Yaşamayı ciddiye alacaksın,
yani o derecede, öylesine ki,
mesela, kolların bağlı arkadan, sırtın duvarda,
yahut kocaman gözlüklerin,
beyaz gömleğinle bir laboratuarda
insanlar için ölebileceksin,
hem de yüzünü bile görmediğin insanlar için,
hem de hiç kimse seni buna zorlamamışken,
hem de en güzel en gerçek şeyin
yaşamak olduğunu bildiğin halde.
Yani, öylesine ciddiye alacaksın ki yaşamayı,
yetmişinde bile, mesela, zeytin dikeceksin,
hem de öyle çocuklara falan kalır diye değil,
ölmekten korktuğun halde ölüme inanmadığın için,
yaşamak yanı ağır bastığından.
1947
2
Diyelim ki, ağır ameliyatlık hastayız,
yani, beyaz masadan,
bir daha kalkmamak ihtimali de var.
Duymamak mümkün değilse de biraz erken gitmenin kederini
biz yine de güleceğiz anlatılan Bektaşi fıkrasına,
hava yağmurlu mu, diye bakacağız pencereden,
yahut da sabırsızlıkla bekleyeceğiz
en son ajans haberlerini.
Diyelim ki, dövüşülmeye değer bir şeyler için,
diyelim ki, cephedeyiz.
Daha orda ilk hücumda, daha o gün
yüzükoyun kapaklanıp ölmek de mümkün.
Tuhaf bir hınçla bileceğiz bunu,
fakat yine de çıldırasıya merak edeceğiz
belki yıllarca sürecek olan savaşın sonunu.
Diyelim ki hapisteyiz,
yaşımız da elliye yakın,
daha da on sekiz sene olsun açılmasına demir kapının.
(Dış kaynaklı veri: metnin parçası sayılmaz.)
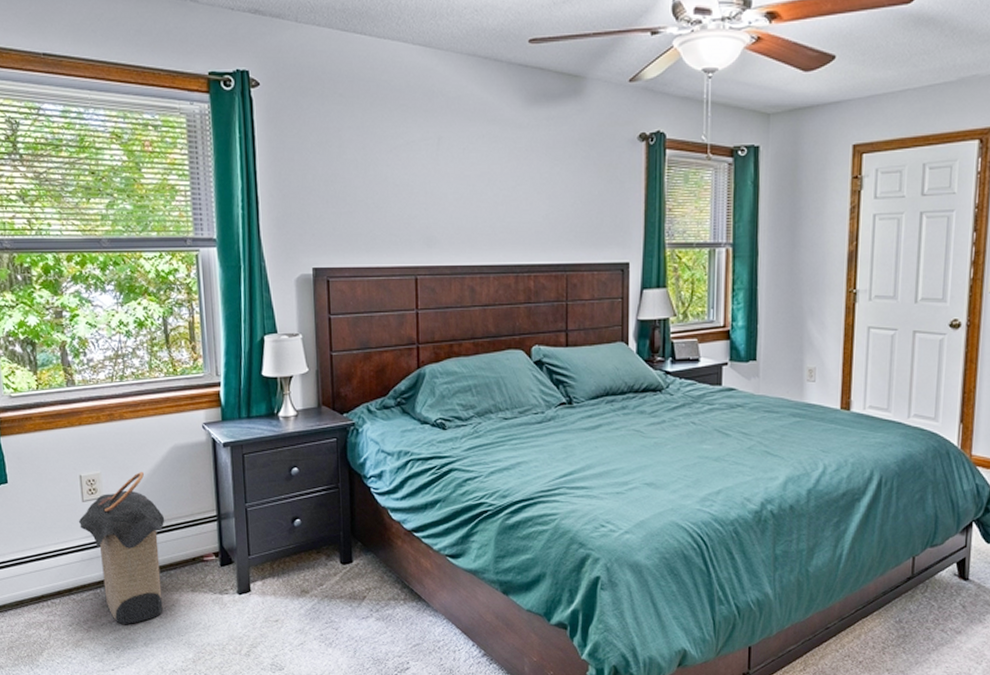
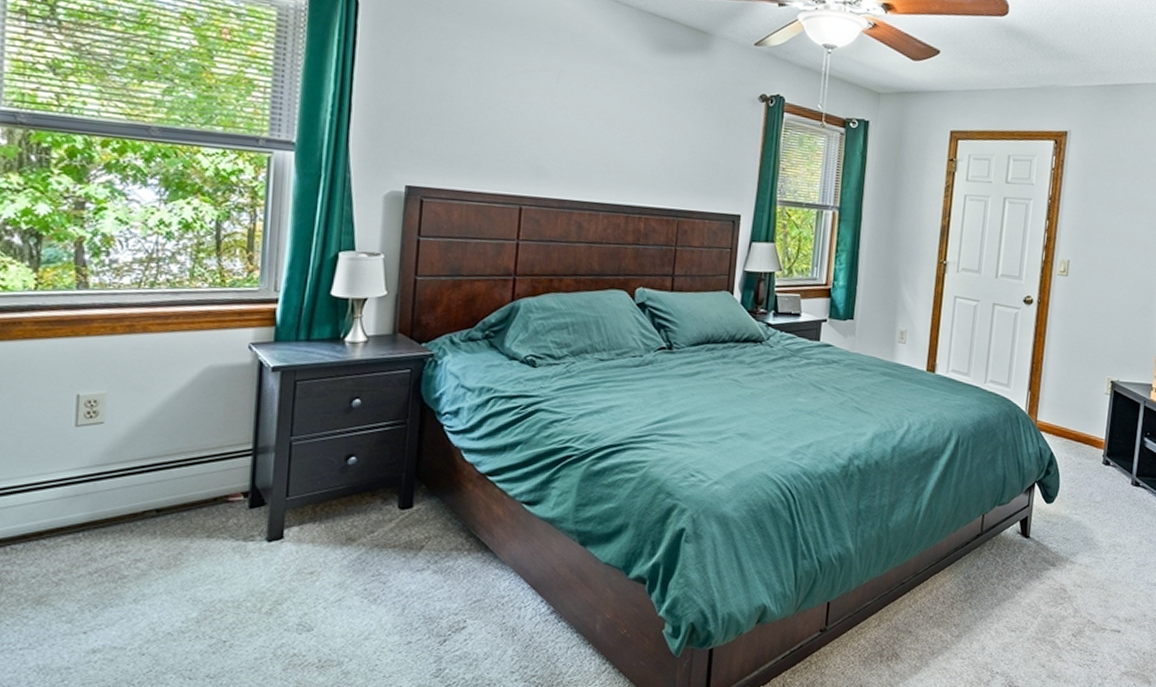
laundry hamper: present [78,472,165,624] -> none [66,395,185,576]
Yine de dışarıyla birlikte yaşayacağız,
insanları, hayvanları, kavgası ve rüzgarıyla
yani, duvarın ardındaki dışarıyla.
Yani, nasıl ve nerede olursak olalım
hiç ölünmeyecekmiş gibi yaşanacak...
1948
3
Bu dünya soğuyacak,
yıldızların arasında bir yıldız,
hem de en ufacıklarından,
mavi kadifede bir yaldız zerresi yani,
yani bu koskocaman dünyamız.
Bu dünya soğuyacak günün birinde,
hatta bir buz yığını
yahut ölü bir bulut gibi de değil,
boş bir ceviz gibi yuvarlanacak
zifiri karanlıkta uçsuz bucaksız.
Şimdiden çekilecek acısı bunun,
duyulacak mahzunluğu şimdiden.
Böylesine sevilecek bu dünya
'Yaşadım' diyebilmen için...
NAZIM HİKMET RAN
Edebiyatın birçok dalı nesiller arası, yaşamaktan kaçarken sığınılacak bir liman gibi görülmüştür. Nice romanlar, nice hikayeler, nice kurgular kaleme alınmış hem yazarına hem okuyucusuna kendi hayatlarından daha heyecanlı, daha umutlu, daha özgür hayali dünyaların kapılarını aralamıştır. Yalnızca şiir belki de, yaşamdan kaçış için tercih edilen bir korunak olmak yerine yaşamın kendisini sunmuştur. El değmemiş, has ve kendine özgü yaşamı... Bütün duygularıyla, bütün ümidiyle ve ümitsizliğiyle, kaybı ve kazancıyla, sevinci ve hüznüyle yaşamın yekpare kendisini taşımıştır dizeler arası tarihsel çizgide.
Yaşam oturur kalır baş köşeye, edebiyatın tüm kalemlerinde. Yaşamak vardır çünkü bir başına, dolu dizgin ve yaşayabildiğin kadar. Amacı budur insanların topraktan yaratılmasının, bir ruhla can bulmasının. Ve şiir yaşamı paylaştığı, yaşamı dağıttığı kadar şiirdir. Tıpkı sanatın yaşayabildiği ve yaşatabildiği kadar sanat olması gibi...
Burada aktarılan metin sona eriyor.